The lawsuit asks the high court to do one of three things:
- Adopt the language submitted by Voters First but rejected by the ballot board
- Order the board to re-convene and draft fair and accurate language
- Write fair and accurate ballot language of their own
“The Ohio Ballot Board is required to give voters a fair and informative summary of the issues they’re deciding. On Issue 2, the ballot board failed to do its job,” said Voters First spokeswoman Sandy Theis.
And the suit suggests that Husted – a former House Speaker – intentionally wrote ballot language to aid the defeat of Issue 2 and keep his party in power.

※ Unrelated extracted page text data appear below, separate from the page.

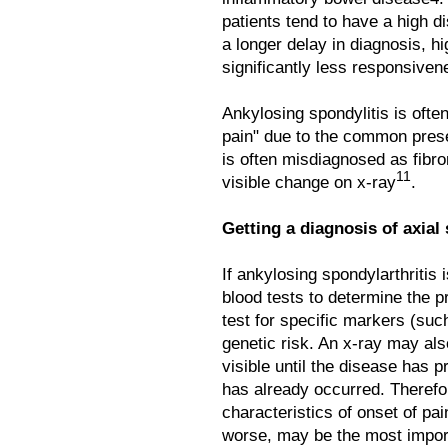
patients tend to have a high 
a longer delay in diagnosis, hi
significantly less responsiven
Ankylosing spondylitis is oft
pain" due to the common pres
is often misdiagnosed as fibr
11
visible change on x-ray
.
Getting a diagnosis of axial
If ankylosing spondylarthritis
blood tests to determine the p
test for specific markers (su
genetic risk. An x-ray may als
visible until the disease has 
has already occurred. Therefore
characteristics of onset of pa
worse, may be the most import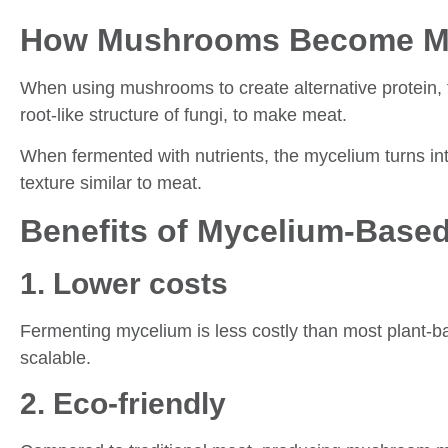
How Mushrooms Become M
When using mushrooms to create alternative protein, t
root-like structure of fungi, to make meat.
When fermented with nutrients, the mycelium turns in
texture similar to meat.
Benefits of Mycelium-Base
1. Lower costs
Fermenting mycelium is less costly than most plant-b
scalable.
2. Eco-friendly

Husted has been an outspoken critic of Issue 2 and controversy over his handling of it and other politically charged matters continues to mount.
Husted suspended both Democrats on the Montgomery County Board of Elections after they refused to back down from efforts to increase access to voting, according the Dayton Daily News. He temporarily reinstated them until he receives a recommendation from hearing officer Jon Allison – who also happens to have been chief of staff under Gov. Bob Taft, a Republican.
Officials in other counties are following Montgomery County’s lead.
Husted first drew fire when he restricted county boards of election to weekday voting hours. He justified the move by saying Ohio needed “uniform’’ voting hours on uniform days.
While turnout is key for both political parties, in a swing state like Ohio, where major elections often are decided by slim margins, every effort to reduce voting opportunities could give one side an unfair advantage over the other.
It is clear that Husted’s effort to end weekend voting would help his fellow Republicans.
Experts who have reviewed data from the 2008 election concluded that the voting days Husted eliminated are the very days favored by many African-Americans and low-income voters. And those two groups are among Democrats’ most loyal supporters.
Uniform standards that uniformly help one party over another are an insult to democracy.